*About this exercise:* Please show each line of the listing where "elbow" is present.

_____

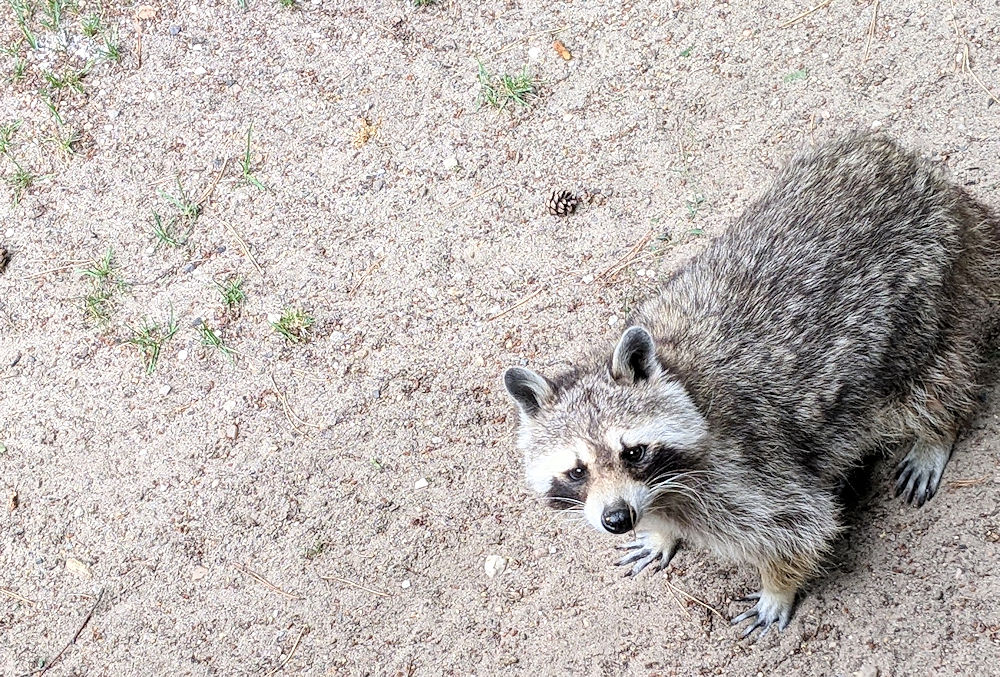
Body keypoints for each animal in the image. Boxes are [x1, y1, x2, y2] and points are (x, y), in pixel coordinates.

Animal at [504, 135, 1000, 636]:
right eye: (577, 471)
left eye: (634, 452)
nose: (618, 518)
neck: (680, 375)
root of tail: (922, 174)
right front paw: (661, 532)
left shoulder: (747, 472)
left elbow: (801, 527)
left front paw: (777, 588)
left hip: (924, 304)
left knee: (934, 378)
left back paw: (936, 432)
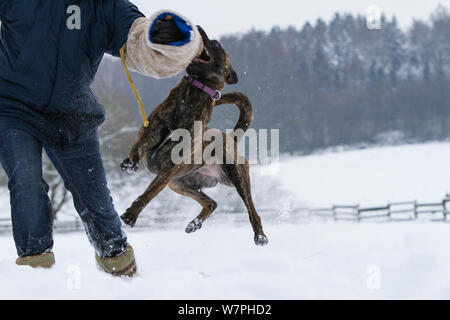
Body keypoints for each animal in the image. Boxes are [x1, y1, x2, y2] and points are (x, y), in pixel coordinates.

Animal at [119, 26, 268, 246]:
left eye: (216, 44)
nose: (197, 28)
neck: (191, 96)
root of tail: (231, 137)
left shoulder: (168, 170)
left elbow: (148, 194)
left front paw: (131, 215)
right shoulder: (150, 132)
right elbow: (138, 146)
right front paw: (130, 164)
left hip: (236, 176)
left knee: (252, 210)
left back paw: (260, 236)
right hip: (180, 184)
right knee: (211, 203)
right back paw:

_____

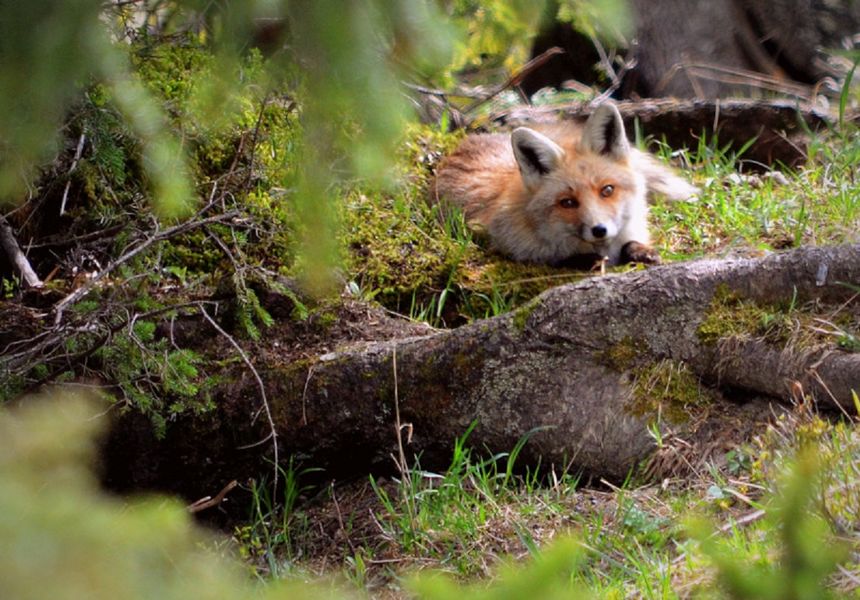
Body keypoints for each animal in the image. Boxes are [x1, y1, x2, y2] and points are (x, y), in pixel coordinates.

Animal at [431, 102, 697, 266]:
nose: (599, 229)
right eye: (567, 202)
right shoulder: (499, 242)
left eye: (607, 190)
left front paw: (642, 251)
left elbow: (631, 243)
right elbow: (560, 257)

_____

*Exercise answer:*
left elbow: (801, 527)
left elbow: (148, 194)
right elbow: (138, 146)
left elbow: (631, 243)
right elbow: (560, 257)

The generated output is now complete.